» EXERCISE AIM
State how many lines in the rows below contain the string "screws". Reply with the number alone.

» PROVIDED DATA
----

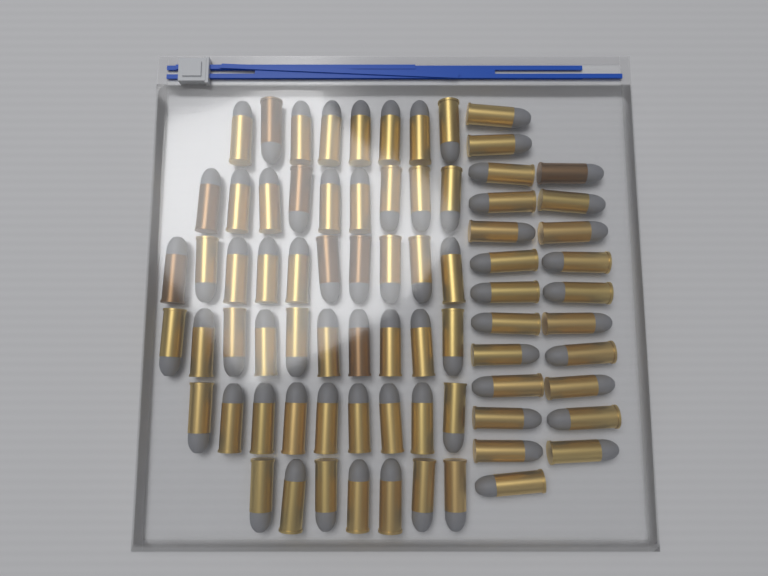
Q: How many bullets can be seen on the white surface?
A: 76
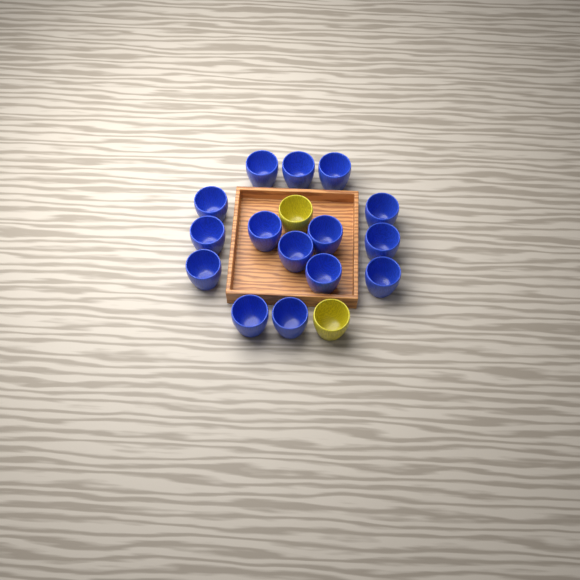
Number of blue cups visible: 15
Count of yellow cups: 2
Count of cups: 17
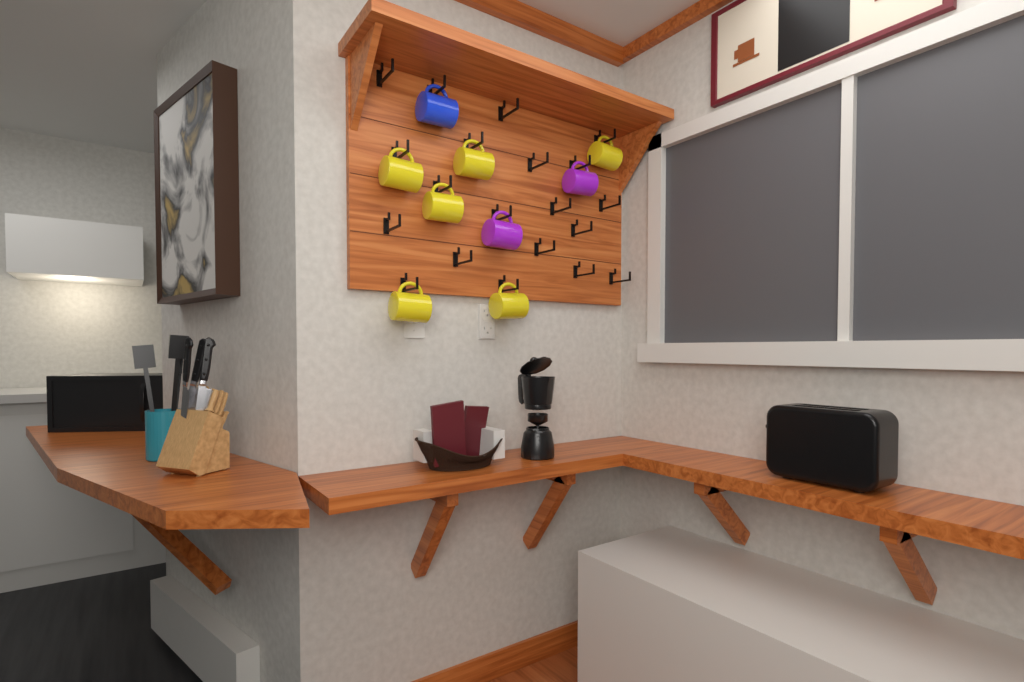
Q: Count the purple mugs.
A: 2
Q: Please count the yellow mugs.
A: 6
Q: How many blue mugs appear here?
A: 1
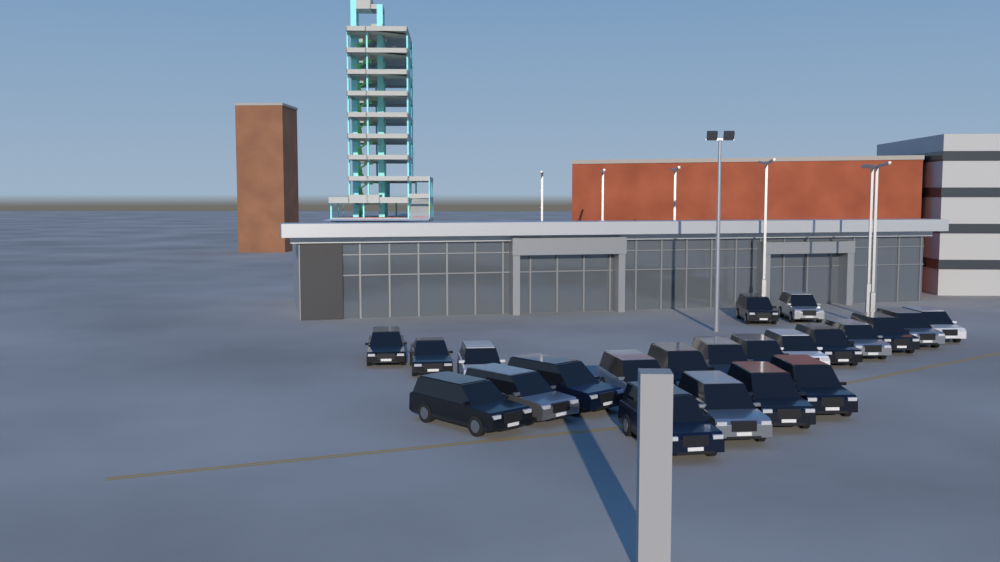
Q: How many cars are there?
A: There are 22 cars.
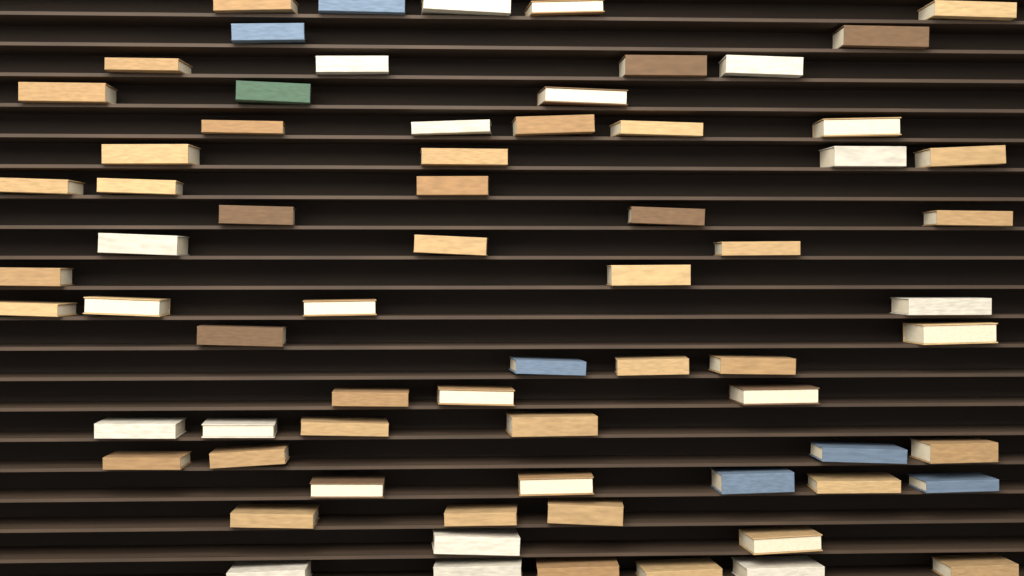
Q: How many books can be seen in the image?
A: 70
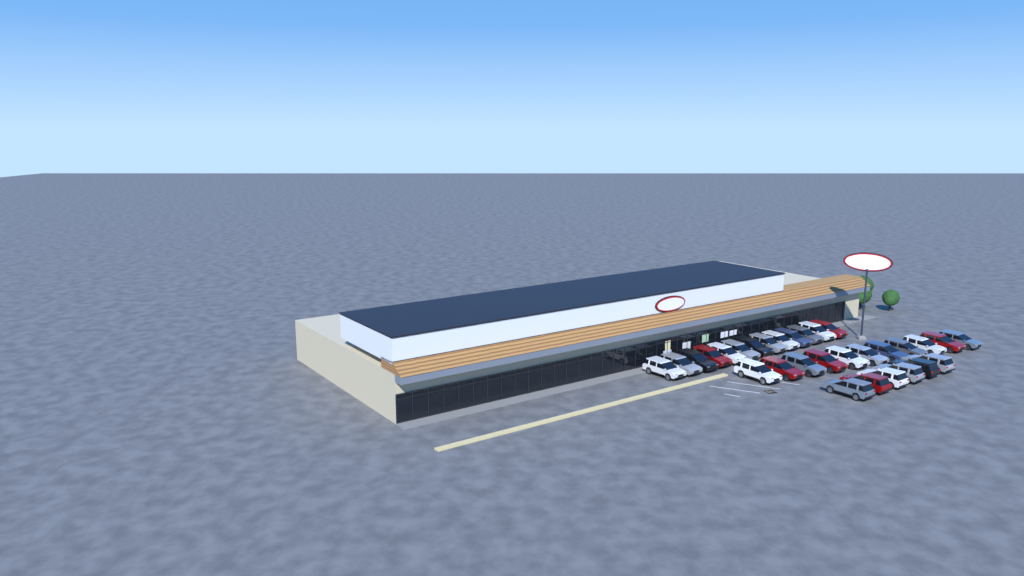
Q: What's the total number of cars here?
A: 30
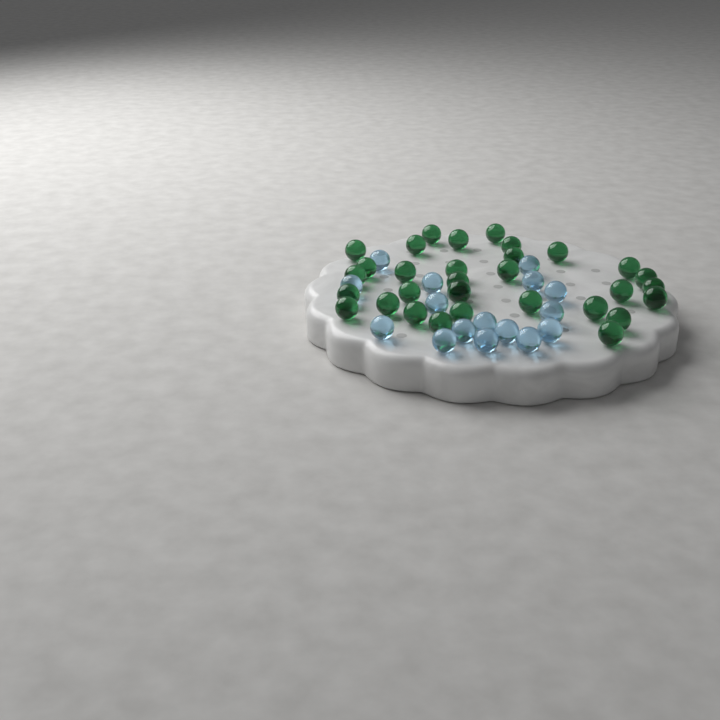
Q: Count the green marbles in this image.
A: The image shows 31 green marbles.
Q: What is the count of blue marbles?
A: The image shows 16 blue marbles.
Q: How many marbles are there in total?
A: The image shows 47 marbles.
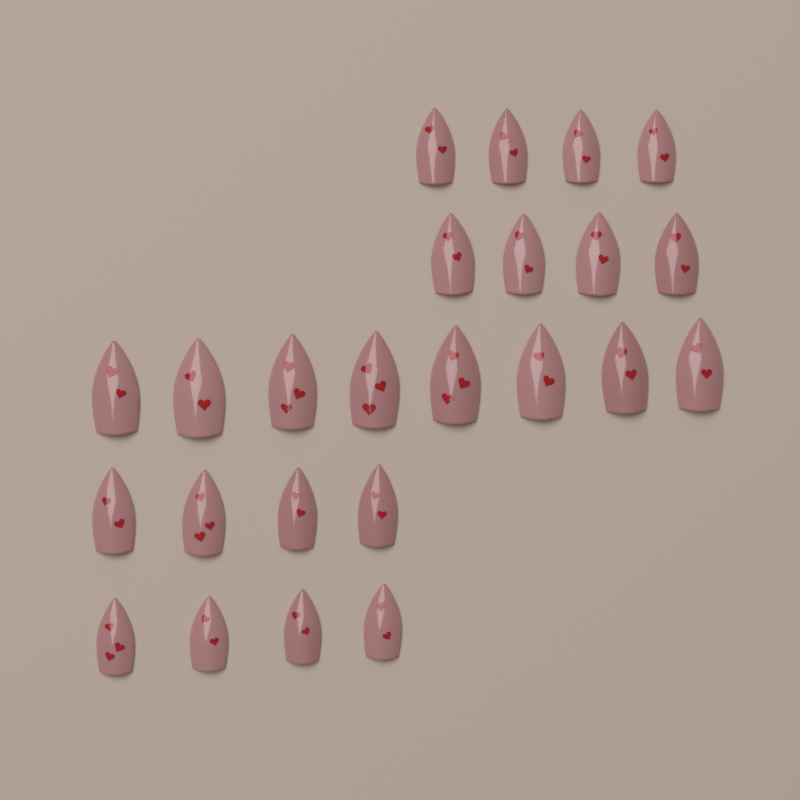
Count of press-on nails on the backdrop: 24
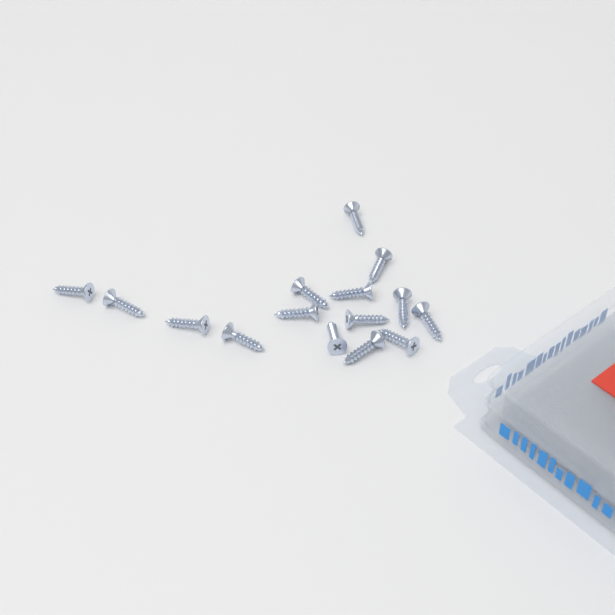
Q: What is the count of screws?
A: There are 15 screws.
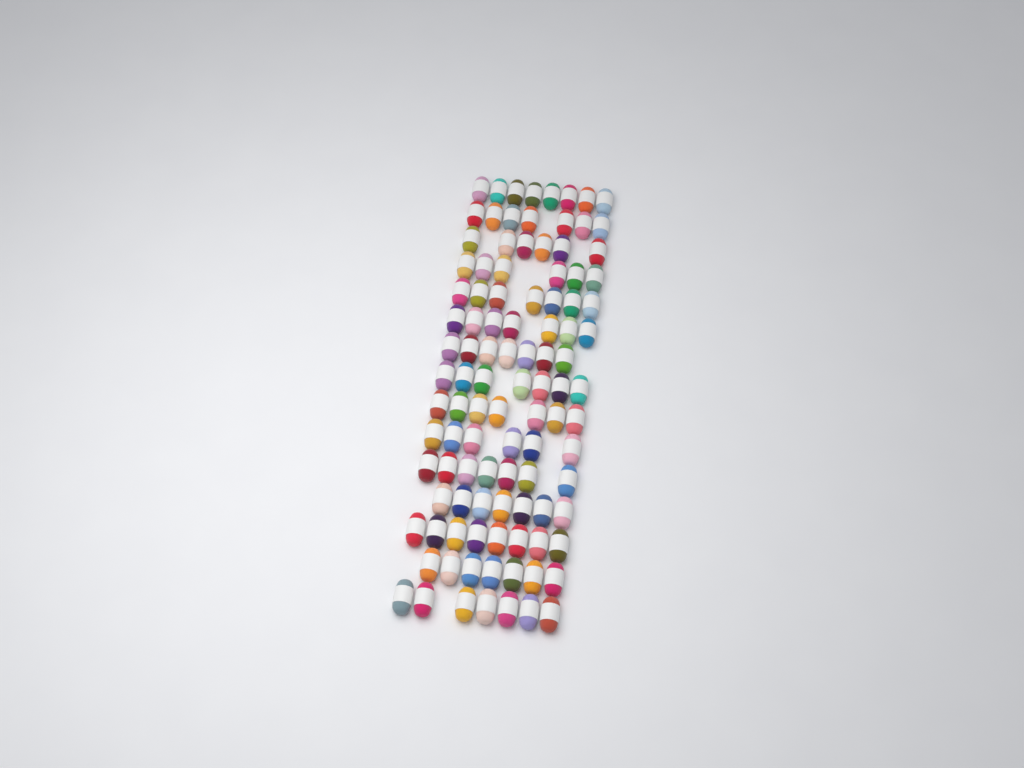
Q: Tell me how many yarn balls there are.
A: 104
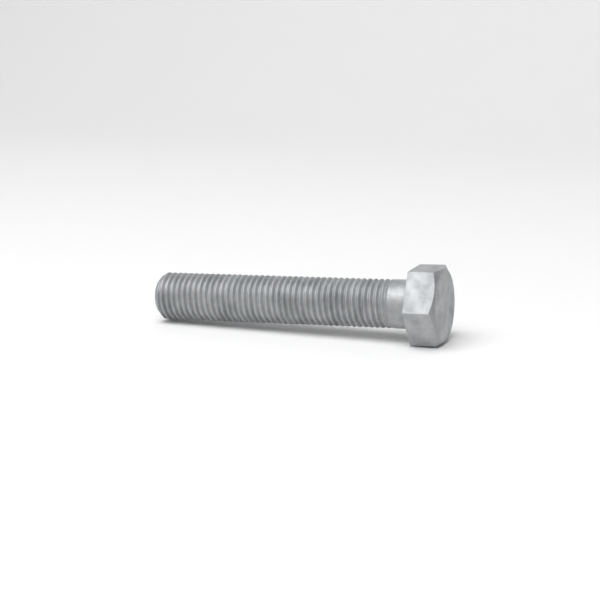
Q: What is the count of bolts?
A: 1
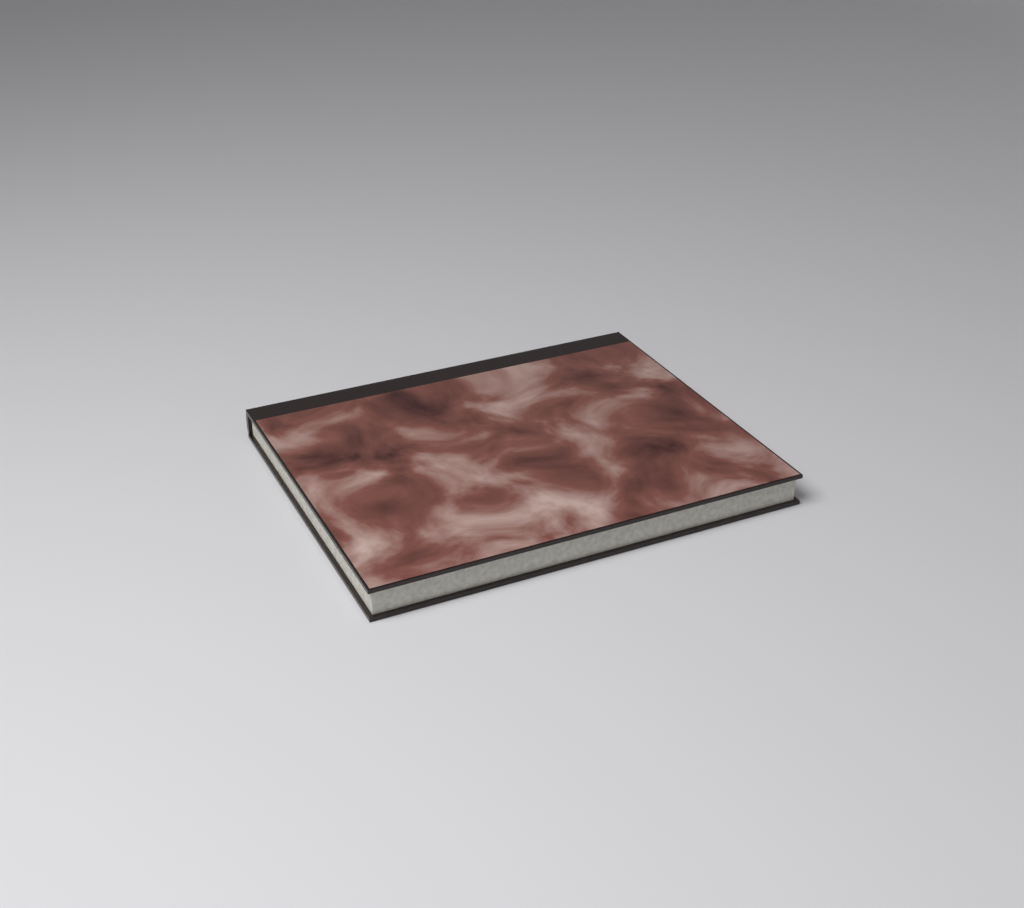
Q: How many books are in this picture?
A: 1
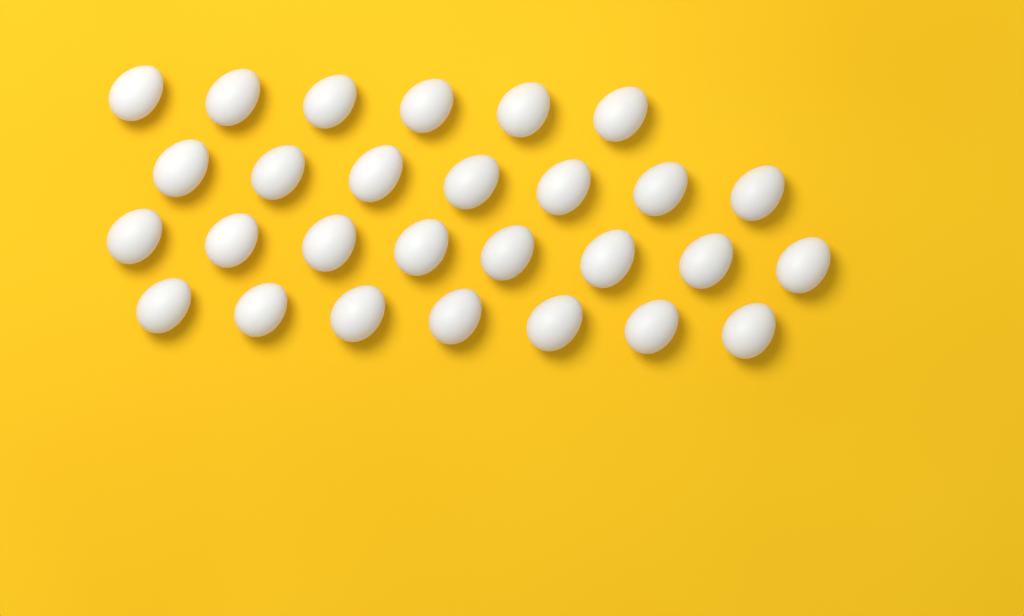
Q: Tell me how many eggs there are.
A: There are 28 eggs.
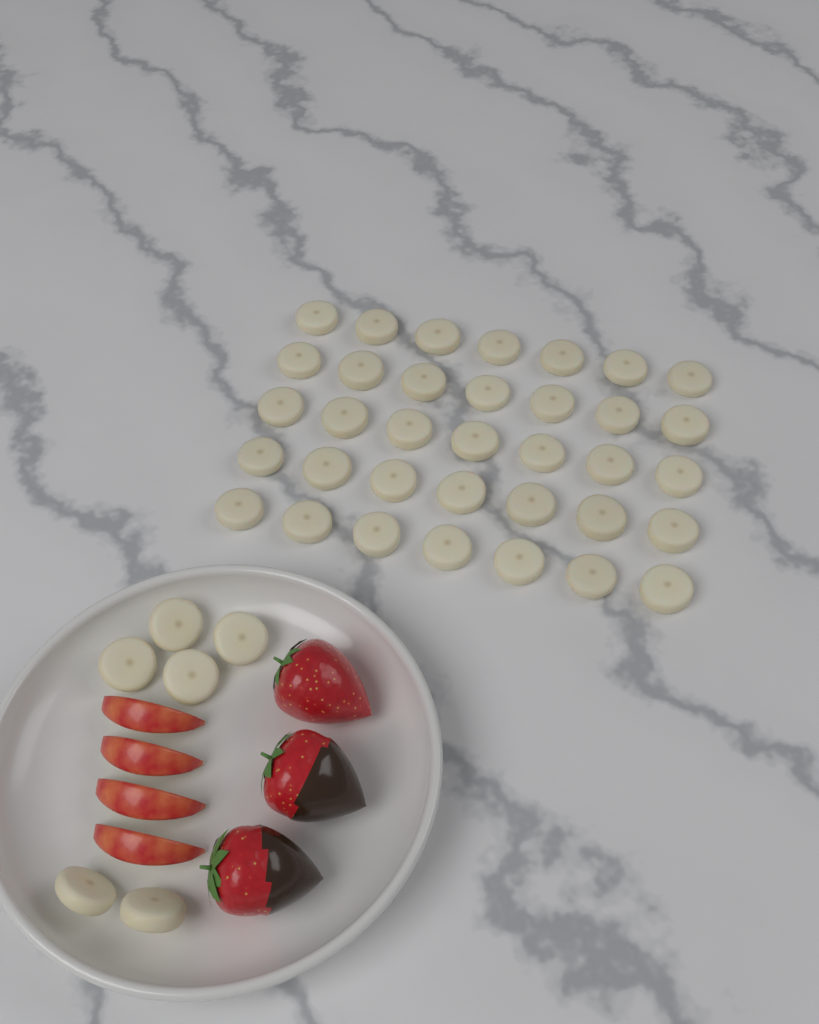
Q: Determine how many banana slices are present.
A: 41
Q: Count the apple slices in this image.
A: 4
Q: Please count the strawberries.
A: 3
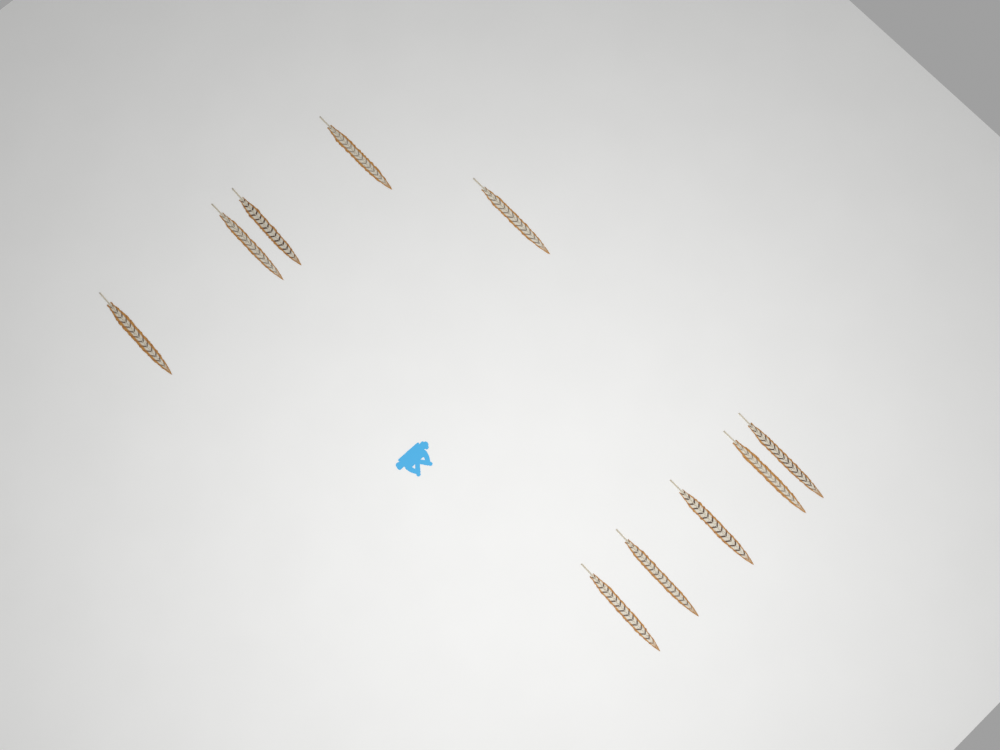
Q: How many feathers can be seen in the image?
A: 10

----

» FULL RESPONSE
2